Michael Lewis follows the low-budget Oakland A's, visionary general manager Billy Beane, and the strange brotherhood of amateur baseball theorists. They are all in search of new baseball knowledge—insights that will give the little guy who is willing to discard old wisdom the edge over big money.
Recommended by Scott Smith, Managing Director, Equity Capital Markets, BMO Capital Markets


The Signal and the Noise
Author: Nate Silver

Most predictions fail because most of us have a poor understanding of probability and uncertainty. Both experts and laypeople mistake more confident predictions for more accurate ones. But overconfidence is often the reason for failure. This is the "prediction paradox”: The more humility we have about our ability to make predictions, the more successful we can be in planning for the future.
Recommended by Mark


The Big Short
Author: Michael Lewis

From the author of The Blind Side, Moneyball and Liar's Poker. The Big Short details the subprime mortgage industry and the broken financial system that resulted in the U.S. housing meltdown in 2008.
Recommended by Mark


Good to Great: Why Some Companies Make the Leap...and Others Don't
Author: Jim Collins

One of the best books ever written about business and life. 'Good is the enemy of great. And that is one of the key reasons why we have so little that becomes great.'
Recommended by Mark


By Choice: Uncertainty, Chaos, and Luck--Why Some Thrive Despite Them All
Author: Jim Collins

Why do some companies thrive in uncertainty, even chaos, and others do not?
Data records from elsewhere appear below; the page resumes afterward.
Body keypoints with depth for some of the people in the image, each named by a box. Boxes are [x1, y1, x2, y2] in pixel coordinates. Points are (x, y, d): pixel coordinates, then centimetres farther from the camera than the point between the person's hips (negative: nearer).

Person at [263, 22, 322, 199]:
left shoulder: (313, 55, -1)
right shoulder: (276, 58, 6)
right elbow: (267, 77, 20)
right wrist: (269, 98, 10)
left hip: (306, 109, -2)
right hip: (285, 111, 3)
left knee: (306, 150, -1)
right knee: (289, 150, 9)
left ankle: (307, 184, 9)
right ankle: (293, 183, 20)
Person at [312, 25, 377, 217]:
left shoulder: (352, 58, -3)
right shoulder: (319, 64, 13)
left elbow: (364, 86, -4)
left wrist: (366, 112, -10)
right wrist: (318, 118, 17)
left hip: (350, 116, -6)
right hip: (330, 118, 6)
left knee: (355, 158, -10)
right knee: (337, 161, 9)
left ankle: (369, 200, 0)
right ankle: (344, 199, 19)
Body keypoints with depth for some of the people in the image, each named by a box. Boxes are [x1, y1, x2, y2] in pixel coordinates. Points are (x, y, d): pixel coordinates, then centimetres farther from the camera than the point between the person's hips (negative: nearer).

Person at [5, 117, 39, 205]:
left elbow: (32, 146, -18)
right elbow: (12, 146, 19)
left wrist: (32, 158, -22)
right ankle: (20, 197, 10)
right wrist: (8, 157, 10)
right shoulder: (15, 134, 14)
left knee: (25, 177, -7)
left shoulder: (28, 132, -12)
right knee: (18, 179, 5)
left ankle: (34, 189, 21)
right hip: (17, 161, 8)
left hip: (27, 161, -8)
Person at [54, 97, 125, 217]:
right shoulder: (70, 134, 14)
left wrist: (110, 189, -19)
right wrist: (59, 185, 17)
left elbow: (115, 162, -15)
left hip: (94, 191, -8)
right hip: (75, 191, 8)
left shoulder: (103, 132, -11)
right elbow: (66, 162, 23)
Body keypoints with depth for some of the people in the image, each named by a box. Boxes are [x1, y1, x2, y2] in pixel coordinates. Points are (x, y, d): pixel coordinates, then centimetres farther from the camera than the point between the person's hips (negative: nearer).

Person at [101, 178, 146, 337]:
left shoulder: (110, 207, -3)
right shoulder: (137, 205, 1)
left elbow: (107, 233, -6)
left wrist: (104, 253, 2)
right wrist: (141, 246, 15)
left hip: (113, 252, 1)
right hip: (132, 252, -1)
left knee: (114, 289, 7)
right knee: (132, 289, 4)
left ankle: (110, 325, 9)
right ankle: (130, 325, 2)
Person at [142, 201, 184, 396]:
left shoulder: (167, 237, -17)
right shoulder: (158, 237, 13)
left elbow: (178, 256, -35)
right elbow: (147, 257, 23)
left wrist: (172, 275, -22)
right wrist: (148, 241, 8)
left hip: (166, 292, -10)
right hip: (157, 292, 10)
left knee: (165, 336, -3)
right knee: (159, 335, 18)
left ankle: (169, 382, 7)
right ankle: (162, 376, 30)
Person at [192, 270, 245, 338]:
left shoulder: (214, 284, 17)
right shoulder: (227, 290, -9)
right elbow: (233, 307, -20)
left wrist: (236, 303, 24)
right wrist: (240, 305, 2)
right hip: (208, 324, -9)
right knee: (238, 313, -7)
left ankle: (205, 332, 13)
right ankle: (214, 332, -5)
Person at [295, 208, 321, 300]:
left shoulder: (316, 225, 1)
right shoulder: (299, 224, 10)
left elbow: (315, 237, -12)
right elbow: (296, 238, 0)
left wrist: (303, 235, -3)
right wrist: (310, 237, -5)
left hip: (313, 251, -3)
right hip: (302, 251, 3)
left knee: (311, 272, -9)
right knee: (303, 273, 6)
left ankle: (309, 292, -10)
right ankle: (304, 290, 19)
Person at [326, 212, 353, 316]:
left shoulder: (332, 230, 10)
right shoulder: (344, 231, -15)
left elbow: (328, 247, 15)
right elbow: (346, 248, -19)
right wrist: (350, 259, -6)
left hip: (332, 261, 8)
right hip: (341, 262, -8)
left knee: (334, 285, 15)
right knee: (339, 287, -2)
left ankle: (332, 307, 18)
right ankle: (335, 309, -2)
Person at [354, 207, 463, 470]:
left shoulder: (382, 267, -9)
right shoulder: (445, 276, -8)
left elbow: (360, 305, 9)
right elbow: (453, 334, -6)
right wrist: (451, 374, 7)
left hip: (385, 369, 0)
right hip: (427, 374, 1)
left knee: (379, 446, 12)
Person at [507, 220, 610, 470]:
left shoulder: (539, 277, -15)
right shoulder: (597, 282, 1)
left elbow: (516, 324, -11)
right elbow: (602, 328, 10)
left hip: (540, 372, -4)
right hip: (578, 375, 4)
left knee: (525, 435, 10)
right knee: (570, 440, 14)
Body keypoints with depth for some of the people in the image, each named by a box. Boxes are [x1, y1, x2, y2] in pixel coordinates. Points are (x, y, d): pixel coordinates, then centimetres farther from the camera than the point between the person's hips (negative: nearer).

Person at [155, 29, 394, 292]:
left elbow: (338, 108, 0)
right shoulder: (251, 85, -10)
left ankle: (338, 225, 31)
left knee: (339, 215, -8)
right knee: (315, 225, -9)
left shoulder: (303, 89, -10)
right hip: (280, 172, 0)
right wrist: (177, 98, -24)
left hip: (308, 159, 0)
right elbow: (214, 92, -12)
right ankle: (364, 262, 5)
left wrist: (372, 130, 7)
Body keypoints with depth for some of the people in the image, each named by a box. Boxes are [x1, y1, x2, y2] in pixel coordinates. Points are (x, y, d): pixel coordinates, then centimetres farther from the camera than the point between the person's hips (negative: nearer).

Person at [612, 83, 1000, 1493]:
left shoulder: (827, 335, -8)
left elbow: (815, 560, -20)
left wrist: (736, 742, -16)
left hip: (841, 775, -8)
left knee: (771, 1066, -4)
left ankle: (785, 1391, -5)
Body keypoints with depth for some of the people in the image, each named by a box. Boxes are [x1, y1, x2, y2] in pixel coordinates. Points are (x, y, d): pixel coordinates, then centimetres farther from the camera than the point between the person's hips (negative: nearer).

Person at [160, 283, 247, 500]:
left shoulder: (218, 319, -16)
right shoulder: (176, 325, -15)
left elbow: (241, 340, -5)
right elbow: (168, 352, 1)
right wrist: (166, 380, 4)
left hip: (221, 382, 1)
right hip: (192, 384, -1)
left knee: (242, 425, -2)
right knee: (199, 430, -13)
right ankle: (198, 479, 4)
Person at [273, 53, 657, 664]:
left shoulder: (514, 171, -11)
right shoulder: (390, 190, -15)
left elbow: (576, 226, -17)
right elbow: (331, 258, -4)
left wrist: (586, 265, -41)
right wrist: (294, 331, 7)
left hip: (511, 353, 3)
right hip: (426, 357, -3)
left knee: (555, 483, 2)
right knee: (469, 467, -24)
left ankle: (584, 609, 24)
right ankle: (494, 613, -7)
Great By Choice details the principles for building a truly great enterprise in unpredictable, tumultuous, and fast-moving times.
Recommended by Mark


Predictably Irrational: The Hidden Forces That Shape Our Decisions
Author: Dan Ariely

Why do smart people make irrational decisions every day? Behavioural economist Dan Ariely cuts to the heart of our strange behaviour, demonstrating how irrationality often supplants rational thought. Predictably Irrational brilliantly blends everyday experiences with a series of illuminating and often surprising experiments, that will change your understanding of human behaviour. And, by recognising these patterns, Ariely shows that we can make better decisions in business, in matters of collective welfare, and in our everyday lives from drinking coffee to losing weight, buying a car to choosing a romantic partner.
Recommended by Mark


Rich by Thirty
Author: Lesley Scorgie

Most young adults spend more time thinking about what to wear each day than about their finances. It's too bad, because time really is on your side when it comes to investing. The earlier you start, the more successful you'll be. From tips and hints on how to save what you earn, to more advanced information on investment vehicles and opportunities, Rich by Thirty provides practical advice and good, solid information.
Recommended by Mark


Freakonomics: A Rogue Economist Explores the Hidden Side of Everything
Authors: Steven D. Levitt and Stephen J. Dubner

Fascinating alternative look at day to day assumptions that we all make.